● **WHAT NEEDS TO BE DONE**: Give back exactly the stretch of data below from the line holding "index dip: (481, 331)" through the line holding "index dip: (619, 318)", both ends included, and leave the remaining lines out.
=== Section Start ===
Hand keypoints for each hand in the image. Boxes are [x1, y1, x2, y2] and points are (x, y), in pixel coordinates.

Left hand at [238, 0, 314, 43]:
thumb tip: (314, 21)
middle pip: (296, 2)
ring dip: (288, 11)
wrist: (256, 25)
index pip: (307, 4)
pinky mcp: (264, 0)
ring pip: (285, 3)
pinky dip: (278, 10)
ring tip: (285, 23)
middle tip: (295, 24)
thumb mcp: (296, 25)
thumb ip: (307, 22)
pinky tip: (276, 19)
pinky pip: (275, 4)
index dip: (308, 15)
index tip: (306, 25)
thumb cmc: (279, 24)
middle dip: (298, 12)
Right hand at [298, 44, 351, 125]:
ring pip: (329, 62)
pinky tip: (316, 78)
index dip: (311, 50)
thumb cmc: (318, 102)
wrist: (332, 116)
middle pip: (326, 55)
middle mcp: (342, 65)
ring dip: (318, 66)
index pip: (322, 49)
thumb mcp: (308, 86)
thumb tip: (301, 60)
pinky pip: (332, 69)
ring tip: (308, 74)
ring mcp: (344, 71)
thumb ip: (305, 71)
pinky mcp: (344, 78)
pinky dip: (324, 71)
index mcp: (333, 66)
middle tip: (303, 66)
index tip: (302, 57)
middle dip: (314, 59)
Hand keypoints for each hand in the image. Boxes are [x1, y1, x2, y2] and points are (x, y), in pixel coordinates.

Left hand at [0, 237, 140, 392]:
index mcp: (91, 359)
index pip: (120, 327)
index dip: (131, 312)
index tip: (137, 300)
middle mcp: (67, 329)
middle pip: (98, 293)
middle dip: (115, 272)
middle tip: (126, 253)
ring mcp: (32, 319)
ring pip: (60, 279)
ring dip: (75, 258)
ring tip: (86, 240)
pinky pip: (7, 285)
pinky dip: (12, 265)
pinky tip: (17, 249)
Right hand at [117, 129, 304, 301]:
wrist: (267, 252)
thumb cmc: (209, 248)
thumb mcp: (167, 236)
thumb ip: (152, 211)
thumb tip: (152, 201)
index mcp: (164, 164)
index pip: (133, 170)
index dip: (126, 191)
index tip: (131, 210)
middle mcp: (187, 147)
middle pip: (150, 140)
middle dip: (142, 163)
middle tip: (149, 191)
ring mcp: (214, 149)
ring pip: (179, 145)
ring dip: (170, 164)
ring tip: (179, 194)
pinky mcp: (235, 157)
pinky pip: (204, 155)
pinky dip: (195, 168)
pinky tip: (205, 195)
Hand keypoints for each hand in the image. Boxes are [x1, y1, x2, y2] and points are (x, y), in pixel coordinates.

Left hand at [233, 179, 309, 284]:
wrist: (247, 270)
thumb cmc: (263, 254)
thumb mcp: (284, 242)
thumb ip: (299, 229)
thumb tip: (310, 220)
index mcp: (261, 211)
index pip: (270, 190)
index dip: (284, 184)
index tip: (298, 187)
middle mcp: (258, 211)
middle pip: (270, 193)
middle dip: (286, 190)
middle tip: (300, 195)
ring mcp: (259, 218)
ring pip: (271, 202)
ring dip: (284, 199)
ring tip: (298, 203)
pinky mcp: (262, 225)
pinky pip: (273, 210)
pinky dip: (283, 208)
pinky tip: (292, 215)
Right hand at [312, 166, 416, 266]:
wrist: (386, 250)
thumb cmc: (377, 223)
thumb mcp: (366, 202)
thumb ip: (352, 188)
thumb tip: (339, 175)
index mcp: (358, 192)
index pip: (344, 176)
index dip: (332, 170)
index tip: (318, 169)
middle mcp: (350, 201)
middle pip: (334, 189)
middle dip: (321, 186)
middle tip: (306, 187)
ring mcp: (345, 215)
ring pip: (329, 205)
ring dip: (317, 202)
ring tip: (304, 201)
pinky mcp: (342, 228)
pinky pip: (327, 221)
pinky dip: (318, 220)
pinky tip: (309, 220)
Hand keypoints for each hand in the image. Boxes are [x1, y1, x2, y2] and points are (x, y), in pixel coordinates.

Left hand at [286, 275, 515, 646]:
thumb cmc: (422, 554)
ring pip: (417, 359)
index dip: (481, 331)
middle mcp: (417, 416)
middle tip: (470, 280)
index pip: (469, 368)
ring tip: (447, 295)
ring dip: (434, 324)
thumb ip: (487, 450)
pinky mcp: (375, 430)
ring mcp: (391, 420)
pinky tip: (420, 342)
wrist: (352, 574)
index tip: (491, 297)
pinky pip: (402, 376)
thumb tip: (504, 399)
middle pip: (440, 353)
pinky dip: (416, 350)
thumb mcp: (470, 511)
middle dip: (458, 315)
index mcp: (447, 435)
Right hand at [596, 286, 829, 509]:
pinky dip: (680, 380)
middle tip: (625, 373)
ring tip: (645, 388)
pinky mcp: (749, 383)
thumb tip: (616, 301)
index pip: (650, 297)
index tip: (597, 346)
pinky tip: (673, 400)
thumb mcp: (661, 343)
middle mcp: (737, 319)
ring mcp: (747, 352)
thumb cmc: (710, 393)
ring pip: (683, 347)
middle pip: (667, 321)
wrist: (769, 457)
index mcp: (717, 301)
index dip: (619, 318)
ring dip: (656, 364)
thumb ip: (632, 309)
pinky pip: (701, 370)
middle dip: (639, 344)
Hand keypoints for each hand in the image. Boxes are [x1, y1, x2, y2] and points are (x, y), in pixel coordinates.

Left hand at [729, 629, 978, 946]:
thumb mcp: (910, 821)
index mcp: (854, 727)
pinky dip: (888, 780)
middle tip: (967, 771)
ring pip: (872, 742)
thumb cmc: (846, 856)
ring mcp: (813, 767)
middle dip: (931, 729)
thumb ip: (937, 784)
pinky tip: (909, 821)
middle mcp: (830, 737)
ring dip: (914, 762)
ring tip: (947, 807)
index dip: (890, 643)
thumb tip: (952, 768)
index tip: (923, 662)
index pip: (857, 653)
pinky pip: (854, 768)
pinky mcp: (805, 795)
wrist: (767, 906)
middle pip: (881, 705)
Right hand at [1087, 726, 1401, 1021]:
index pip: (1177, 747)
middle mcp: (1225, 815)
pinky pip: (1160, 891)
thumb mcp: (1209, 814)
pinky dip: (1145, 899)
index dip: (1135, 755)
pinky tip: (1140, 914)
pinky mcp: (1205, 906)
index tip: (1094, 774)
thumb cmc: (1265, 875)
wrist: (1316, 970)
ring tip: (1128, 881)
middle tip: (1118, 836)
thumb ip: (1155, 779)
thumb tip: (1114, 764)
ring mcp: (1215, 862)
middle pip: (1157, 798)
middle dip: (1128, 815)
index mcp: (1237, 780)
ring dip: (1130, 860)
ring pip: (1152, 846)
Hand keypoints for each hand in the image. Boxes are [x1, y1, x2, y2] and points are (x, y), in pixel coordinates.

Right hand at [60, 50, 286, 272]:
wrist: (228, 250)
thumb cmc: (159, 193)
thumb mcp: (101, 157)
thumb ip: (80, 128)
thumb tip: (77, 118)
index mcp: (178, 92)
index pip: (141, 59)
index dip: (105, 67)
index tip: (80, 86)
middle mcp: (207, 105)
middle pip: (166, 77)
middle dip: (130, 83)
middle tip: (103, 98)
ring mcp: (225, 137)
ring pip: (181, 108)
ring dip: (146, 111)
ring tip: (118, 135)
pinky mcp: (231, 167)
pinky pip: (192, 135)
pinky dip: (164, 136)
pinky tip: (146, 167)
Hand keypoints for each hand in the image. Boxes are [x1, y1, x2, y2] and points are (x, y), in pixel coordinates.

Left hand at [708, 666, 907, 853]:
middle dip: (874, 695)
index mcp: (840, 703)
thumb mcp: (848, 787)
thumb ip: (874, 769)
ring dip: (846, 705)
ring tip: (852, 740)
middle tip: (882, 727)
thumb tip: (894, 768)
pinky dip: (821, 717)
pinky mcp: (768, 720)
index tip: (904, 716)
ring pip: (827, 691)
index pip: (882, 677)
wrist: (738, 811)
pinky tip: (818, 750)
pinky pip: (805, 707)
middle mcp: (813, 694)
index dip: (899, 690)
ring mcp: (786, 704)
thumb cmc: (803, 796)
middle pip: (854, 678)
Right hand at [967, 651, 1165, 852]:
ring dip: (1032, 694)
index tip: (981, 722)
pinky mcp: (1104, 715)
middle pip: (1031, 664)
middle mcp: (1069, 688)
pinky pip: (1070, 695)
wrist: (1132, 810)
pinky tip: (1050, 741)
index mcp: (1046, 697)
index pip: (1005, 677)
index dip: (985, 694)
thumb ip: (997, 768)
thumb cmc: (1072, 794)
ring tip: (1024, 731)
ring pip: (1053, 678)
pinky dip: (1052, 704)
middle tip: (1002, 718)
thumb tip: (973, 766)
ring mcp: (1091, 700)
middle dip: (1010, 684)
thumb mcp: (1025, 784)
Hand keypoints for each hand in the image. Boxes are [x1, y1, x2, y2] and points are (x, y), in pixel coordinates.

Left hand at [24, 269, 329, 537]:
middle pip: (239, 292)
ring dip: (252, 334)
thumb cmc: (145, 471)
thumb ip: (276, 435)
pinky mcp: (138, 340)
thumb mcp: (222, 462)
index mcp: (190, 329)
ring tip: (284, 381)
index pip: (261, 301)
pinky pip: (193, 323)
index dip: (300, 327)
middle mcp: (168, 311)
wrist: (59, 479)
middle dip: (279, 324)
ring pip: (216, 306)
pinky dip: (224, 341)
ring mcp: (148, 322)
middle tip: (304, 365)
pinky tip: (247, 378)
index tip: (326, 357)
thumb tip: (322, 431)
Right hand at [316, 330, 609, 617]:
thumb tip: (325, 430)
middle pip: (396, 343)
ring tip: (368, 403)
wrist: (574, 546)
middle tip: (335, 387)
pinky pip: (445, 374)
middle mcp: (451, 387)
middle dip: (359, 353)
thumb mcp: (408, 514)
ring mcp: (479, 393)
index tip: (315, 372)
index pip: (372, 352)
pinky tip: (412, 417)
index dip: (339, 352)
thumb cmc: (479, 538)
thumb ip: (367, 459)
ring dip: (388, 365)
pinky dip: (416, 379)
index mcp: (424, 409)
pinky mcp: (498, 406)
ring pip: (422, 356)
=== Section End ===
● **SOLVED EXERCISE**:
index dip: (481, 331)
middle mcp: (417, 416)
middle tip: (470, 280)
index pip: (469, 368)
ring tip: (447, 295)
ring dip: (434, 324)
thumb ip: (487, 450)
pinky mcp: (375, 430)
ring mcp: (391, 420)
pinky tip: (420, 342)
wrist: (352, 574)
index tip: (491, 297)
pinky pip: (402, 376)
thumb tip: (504, 399)
middle pip: (440, 353)
pinky dip: (416, 350)
thumb mcp: (470, 511)
middle dip: (458, 315)
index mcp: (447, 435)
Right hand at [596, 286, 829, 509]:
pinky dip: (680, 380)
middle tip: (625, 373)
ring tip: (645, 388)
pinky mcp: (749, 383)
thumb tip: (616, 301)
index pip: (650, 297)
index tip: (597, 346)
pinky tip: (673, 400)
thumb mcp: (661, 343)
middle mcp: (737, 319)
ring mcp: (747, 352)
thumb cmc: (710, 393)
ring pip: (683, 347)
middle pip: (667, 321)
wrist: (769, 457)
index mcp: (717, 301)
index dip: (619, 318)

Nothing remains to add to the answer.